◆ RECORDED INFORMATION ◆
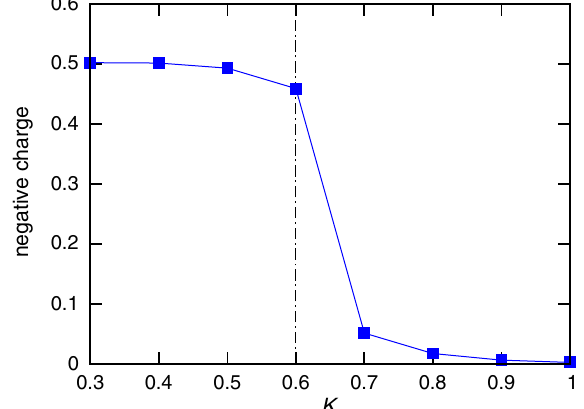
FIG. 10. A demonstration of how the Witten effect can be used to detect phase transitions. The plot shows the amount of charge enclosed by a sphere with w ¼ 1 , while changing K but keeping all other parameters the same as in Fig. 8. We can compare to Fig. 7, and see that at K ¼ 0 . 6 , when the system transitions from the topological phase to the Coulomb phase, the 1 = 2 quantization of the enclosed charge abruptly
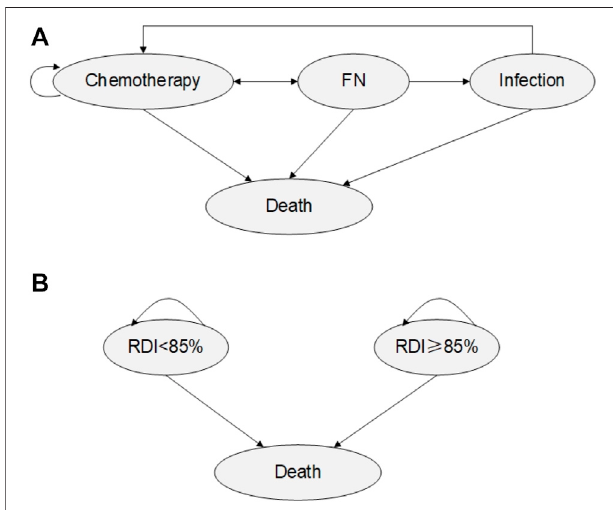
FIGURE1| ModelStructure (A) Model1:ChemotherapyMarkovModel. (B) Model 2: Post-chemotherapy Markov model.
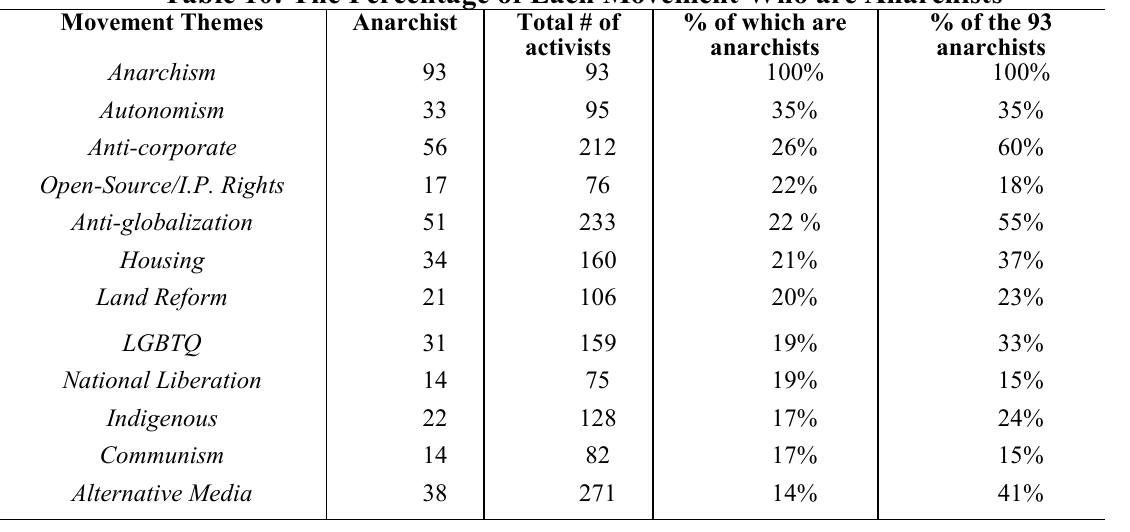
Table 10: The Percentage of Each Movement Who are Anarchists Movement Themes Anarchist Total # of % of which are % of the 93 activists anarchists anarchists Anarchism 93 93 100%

==

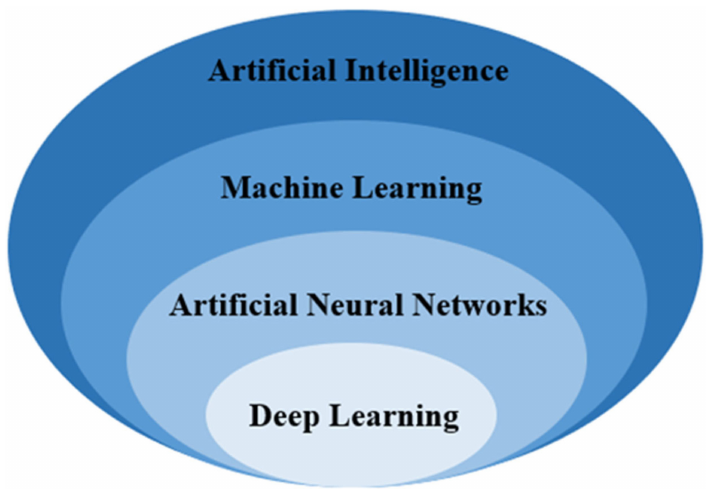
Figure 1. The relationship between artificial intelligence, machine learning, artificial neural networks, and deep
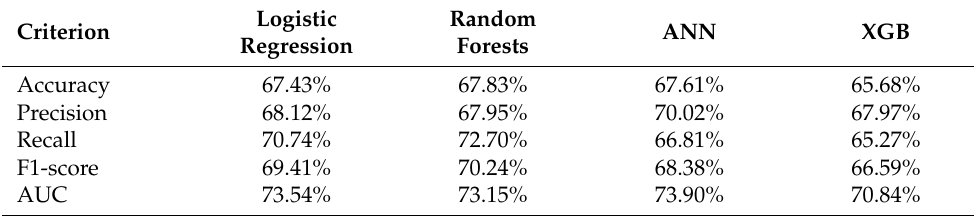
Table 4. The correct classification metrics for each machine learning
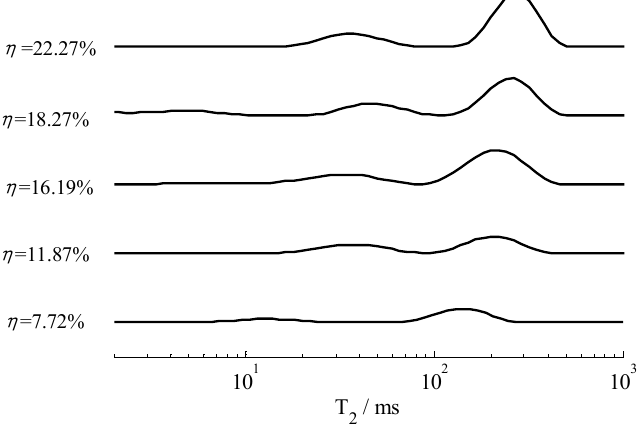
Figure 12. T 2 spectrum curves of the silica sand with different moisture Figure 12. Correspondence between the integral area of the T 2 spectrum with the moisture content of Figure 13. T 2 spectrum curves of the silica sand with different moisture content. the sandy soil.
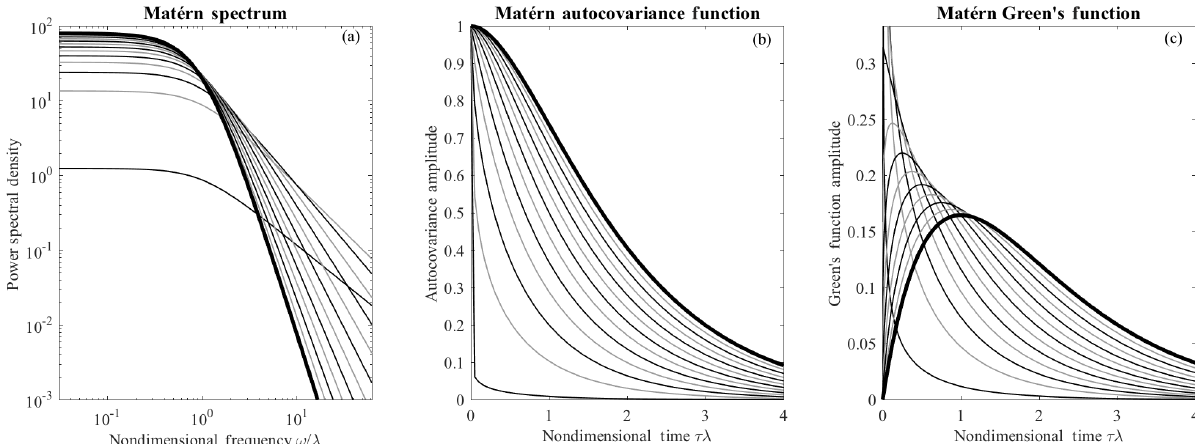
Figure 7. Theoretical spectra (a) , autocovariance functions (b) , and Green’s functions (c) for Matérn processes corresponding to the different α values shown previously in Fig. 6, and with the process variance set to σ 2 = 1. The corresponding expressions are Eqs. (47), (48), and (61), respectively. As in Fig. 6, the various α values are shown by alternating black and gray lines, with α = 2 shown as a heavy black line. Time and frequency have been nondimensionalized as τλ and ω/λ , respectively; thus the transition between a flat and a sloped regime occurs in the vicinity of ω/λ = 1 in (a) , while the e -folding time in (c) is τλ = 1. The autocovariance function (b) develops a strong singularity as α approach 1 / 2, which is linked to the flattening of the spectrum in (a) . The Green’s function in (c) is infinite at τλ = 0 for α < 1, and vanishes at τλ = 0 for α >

---

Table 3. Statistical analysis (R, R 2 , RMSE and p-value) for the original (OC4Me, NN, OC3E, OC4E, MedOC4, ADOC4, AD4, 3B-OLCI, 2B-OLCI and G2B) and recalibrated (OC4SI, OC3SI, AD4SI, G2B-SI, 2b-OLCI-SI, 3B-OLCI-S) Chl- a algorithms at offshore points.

◆ WORK TASK ◆
From the records above, copy only the lines running from the line containing "Figure 1. The" to the line containing "Figure 12. T", both ends included. Leave the pictures out.

◆ WRITTEN SOLUTION ◆
Figure 1. The relationship between artificial intelligence, machine learning, artificial neural networks, and deep
Table 4. The correct classification metrics for each machine learning
Figure 12. T 2 spectrum curves of the silica sand with different moisture Figure 12. Correspondence between the integral area of the T 2 spectrum with the moisture content of Figure 13. T 2 spectrum curves of the silica sand with different moisture content. the sandy soil.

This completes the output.